The EMU, on the other hand, doesn't schlep around a rolling mini power plant. Its electricity is generated off-board by a real power plant, of the PG&E variety. The electric grid, hooked up to gigawatts of generating capacity, can provide essentially limitless power to a train. That endows a typical EMU (of the sort available off-the-shelf from many manufacturers) with a power-to-weight ratio of about 12 kW/ton, or double the giddy-up of a diesel train. For short bursts of acceleration, high-voltage EMUs can briefly exceed their continuous power rating and draw even more power, hitting up to 18 kW/ton. For those still keeping track, that's triple the acceleration of Caltrain. For reference, BART cars achieve a respectable 15 kW/ton.

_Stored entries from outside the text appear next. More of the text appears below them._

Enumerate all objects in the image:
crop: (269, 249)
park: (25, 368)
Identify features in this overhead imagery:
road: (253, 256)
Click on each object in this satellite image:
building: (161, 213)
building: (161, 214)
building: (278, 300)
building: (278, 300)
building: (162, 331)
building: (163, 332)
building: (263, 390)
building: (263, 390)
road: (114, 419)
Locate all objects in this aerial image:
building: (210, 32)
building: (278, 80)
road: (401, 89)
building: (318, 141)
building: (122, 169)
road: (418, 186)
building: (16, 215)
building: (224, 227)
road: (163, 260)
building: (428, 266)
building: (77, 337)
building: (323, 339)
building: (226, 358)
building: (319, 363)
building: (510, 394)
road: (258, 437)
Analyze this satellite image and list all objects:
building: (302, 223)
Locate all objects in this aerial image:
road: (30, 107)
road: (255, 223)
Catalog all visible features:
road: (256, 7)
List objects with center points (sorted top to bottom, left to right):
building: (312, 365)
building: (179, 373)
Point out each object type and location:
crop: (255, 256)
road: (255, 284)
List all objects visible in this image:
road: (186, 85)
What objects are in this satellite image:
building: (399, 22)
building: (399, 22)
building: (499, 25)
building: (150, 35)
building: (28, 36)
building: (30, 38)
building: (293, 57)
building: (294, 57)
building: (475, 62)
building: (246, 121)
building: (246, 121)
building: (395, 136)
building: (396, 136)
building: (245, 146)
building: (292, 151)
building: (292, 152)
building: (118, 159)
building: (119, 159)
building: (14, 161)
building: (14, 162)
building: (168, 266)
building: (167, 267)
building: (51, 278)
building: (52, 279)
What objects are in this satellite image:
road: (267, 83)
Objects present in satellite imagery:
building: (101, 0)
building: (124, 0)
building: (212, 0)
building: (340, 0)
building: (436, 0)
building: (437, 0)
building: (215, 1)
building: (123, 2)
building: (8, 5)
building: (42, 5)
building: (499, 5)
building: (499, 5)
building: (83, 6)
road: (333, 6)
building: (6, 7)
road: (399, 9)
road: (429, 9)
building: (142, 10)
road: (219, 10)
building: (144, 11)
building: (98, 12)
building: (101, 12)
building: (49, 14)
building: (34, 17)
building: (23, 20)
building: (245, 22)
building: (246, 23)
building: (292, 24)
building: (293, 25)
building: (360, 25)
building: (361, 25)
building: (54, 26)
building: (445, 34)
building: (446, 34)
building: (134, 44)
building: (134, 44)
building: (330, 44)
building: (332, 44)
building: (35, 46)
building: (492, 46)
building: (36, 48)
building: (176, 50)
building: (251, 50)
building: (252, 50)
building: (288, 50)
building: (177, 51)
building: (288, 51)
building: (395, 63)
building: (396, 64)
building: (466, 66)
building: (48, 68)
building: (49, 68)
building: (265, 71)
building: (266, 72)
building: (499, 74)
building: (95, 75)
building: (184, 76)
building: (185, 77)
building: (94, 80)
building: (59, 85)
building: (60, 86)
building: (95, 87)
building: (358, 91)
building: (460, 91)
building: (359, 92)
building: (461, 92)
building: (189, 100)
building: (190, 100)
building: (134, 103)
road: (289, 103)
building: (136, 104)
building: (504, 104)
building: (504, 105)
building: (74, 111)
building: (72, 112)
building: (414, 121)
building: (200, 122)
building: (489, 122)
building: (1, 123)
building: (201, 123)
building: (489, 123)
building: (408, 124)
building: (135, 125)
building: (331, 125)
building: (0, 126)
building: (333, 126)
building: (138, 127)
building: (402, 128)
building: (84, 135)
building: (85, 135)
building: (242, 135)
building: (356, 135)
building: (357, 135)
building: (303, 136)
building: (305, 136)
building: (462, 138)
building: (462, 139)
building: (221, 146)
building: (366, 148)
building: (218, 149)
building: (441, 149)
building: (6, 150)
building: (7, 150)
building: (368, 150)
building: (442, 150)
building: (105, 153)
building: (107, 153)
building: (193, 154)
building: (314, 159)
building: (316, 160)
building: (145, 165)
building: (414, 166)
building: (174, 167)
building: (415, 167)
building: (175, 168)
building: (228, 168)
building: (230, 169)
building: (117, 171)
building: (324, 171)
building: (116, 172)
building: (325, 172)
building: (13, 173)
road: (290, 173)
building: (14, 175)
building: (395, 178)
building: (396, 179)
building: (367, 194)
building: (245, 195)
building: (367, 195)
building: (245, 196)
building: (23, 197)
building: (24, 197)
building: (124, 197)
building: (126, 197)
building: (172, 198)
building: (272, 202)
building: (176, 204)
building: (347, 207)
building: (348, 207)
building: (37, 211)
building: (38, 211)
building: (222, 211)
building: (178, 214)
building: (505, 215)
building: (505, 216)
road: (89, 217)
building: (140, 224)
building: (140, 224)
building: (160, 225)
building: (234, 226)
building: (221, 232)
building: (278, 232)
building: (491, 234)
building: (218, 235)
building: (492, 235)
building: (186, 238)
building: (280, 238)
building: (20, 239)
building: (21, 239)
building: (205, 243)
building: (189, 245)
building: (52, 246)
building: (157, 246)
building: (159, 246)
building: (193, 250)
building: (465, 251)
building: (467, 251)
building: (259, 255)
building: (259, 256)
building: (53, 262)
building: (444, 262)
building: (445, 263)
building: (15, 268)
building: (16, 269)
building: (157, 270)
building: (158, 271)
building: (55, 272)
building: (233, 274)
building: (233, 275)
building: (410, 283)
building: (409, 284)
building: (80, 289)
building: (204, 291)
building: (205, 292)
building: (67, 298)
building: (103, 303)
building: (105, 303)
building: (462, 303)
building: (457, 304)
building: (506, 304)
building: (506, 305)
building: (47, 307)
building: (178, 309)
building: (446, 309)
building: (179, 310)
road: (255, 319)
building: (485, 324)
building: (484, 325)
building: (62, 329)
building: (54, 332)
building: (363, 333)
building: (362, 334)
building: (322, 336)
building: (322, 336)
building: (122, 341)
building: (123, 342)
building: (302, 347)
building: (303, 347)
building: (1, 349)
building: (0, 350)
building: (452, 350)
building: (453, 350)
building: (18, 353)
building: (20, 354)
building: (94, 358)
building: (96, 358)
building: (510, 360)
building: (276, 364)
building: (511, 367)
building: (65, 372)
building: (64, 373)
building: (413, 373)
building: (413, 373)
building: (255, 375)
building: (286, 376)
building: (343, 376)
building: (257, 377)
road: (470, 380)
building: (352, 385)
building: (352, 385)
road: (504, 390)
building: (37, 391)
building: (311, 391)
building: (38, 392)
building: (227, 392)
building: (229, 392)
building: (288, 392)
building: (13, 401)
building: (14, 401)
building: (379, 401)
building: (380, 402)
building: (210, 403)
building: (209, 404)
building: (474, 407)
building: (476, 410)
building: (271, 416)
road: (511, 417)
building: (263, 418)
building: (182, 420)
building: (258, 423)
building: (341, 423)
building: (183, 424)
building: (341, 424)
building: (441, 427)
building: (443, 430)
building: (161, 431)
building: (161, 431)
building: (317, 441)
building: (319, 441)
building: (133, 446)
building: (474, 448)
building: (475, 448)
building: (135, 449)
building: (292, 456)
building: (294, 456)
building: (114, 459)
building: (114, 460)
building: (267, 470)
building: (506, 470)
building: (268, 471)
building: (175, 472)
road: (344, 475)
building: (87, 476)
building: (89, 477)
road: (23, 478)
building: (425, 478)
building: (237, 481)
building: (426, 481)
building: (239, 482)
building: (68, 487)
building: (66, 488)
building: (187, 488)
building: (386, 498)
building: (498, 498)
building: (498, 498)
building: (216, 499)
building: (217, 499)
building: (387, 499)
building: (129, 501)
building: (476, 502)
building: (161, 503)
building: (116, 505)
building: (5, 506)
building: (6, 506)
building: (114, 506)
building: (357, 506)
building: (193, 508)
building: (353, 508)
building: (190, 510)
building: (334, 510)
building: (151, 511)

So what do the Japanese know about hybrid DMUs that we don't? Most importantly, they do not claim zippy acceleration as a benefit. The hybrid DMU does three things for them: save about 10% on fuel, cut down nitrous oxide emissions, and cut the noise of an idling train down to an electric whisper. Beyond those benefits, the 'D' in DMU makes it follow the Law of Diesel Trains. The Japanese hybrid DMUs manage barely 5 kW/ton, probably because they haul around not just a mini power plant, but also big heavy batteries. Here in the US, more stringent crashworthiness standards would make such trains even heavier and their performance even more anemic.
The inescapable conclusions are thus:
- Hybrid DMUs provide only about one third of the acceleration required to enable meaningful Caltrain service improvements. A simple technical litmus test for future Caltrain rolling stock is the power-to-weight ratio, required to be at least 12 to 15 kW/ton. Hybrid DMUs don't qualify.
- Hybrid DMU technology has never been scaled up beyond the size of a bus.
- Hybrid DMU technology inherently cannot be scaled up to achieve higher power-to-weight and acceleration in large (600 - 1000 passenger) configurations.